You’re new to credit cards, or just recovering from a bankruptcy or other bad credit incident

According to Chicago credit consultant Netiva Heard, start with one card, use a secure card when necessary, and then add a second card when you can prove that you want to pay on time and pay off all bills every month. She said: “This is a learning period.” “That’s why you only start with a card to adapt to these good habits.”

You want to take advantage of rewards programs

Heard said that cards that do not provide rewards are “a complete waste of your time.” She recommends considering which rewards benefit you the most, and whether to pay an annual fee to get rewards.

Compared with cards that do not charge annual fees, cards that do not charge annual fees usually provide a lower entry bonus, and may not be as generous in daily consumption as point cards.

But please note that the number of reward cards you have registered cannot exceed the number you can manage. Heard recommends that most people keep up to three to five credit cards in their wallets.

Uzheimer said that two reward cards seemed more than enough-one for airline points and the other for cash back.

You plan to buy a new house or car soon

You should at least temporarily keep the number of cards you already have. Do not even open a new credit card for at least six months after applying for the so-called installment loan.

Ulzheimer said that because of the difficulty of credit card inquiries, opening a new card will reduce your score by a few points, “and, when you are out of the loan, hope it is in its best condition.”

In other words, he added that the installment lender will be most concerned about whether you have a mortgage or auto loan before and pay it off on time, and whether you tend to pay off the bill on time.

You want to improve your credit score

Uzheimer said this is not a reason to get a new credit card. He said: “Opening a new card is actually counterproductive,” because it will lower your score at least initially.

Hurd said she often sees customers rejecting loans not because of their credit scores, but because too much of their income is used to repay debt each month. She suggested that the first thing to worry about is the high ratio of debt to income.

You’re neck-deep in debt

Ulzheimer said that if you have a lot of bills, it’s best to put all the credit cards you have aside and replace them with debit cards or cash. He said that if you need to close your credit card to avoid using them, please do so, but be aware that each time you close your credit card, your score will be lowered, as this may reduce your available credit, thereby increasing your credit utilization as mentioned above.

You need a better interest rate to pay off existing credit card debt

Ulzheimer said that the APR entry price of the balance transfer card is 0%, which is very helpful for those who have a high interest balance, pay their bills on time and never miss the minimum repayment amount.

However, only reputable consumers can use them. It should also be noted that balance transfer cards also have their own hazards, such as balance transfer fees (usually about 3-5%) and high interest rates at the end of the introduction period and even in some cases.

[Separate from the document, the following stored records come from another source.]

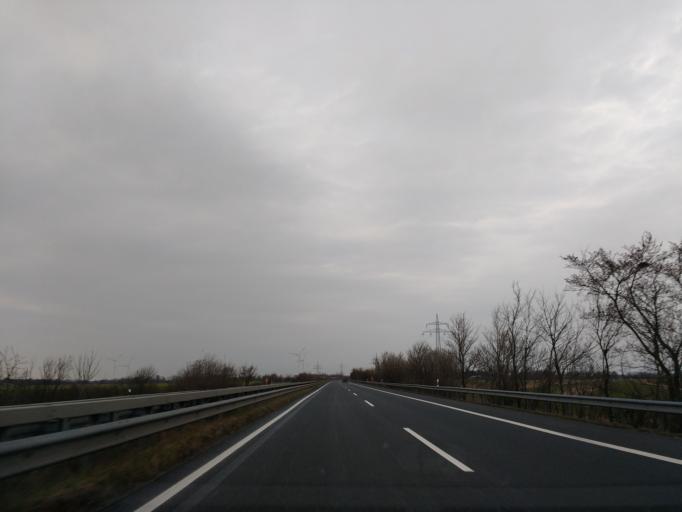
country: DE
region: Lower Saxony
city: Cuxhaven
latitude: 53.8015
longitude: 8.7073
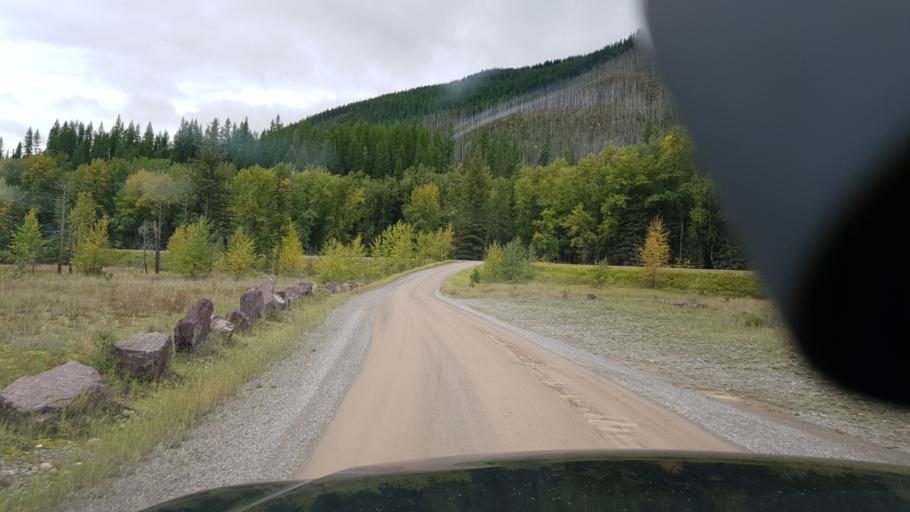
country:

A situation where the cardholder missed a payment. Ulzheimer said that the balance transfer card is regarded as a tool. “Use it correctly, it will free up some time for you to chew your balance and eventually pay it off.”

You don’t want to carry around lots of credit cards in your wallet

Ulzheimer said that if you have plastic and metal cards in your wallet, follow the Sachs example and store some at home. He said: “I never advise people to close their credit cards because it will hurt the debt-to-line ratio.”

He said that one exception is if someone is divorcing. Then, it’s best to limit the financial damage that an angry spouse causes to you and let both parties build their own credibility.

Therefore, it doesn’t matter whether you have two or 20 cards. The important thing is that your bank card allows you to access multiple networks and provides you with rewards that best meet your needs (which may change in your lifetime).

And, of course, you need to make sure you don’t mess up too many cards to keep track of all payment due dates. The key to having two to 20 or more credit cards is to earn points or cash back for your daily expenses.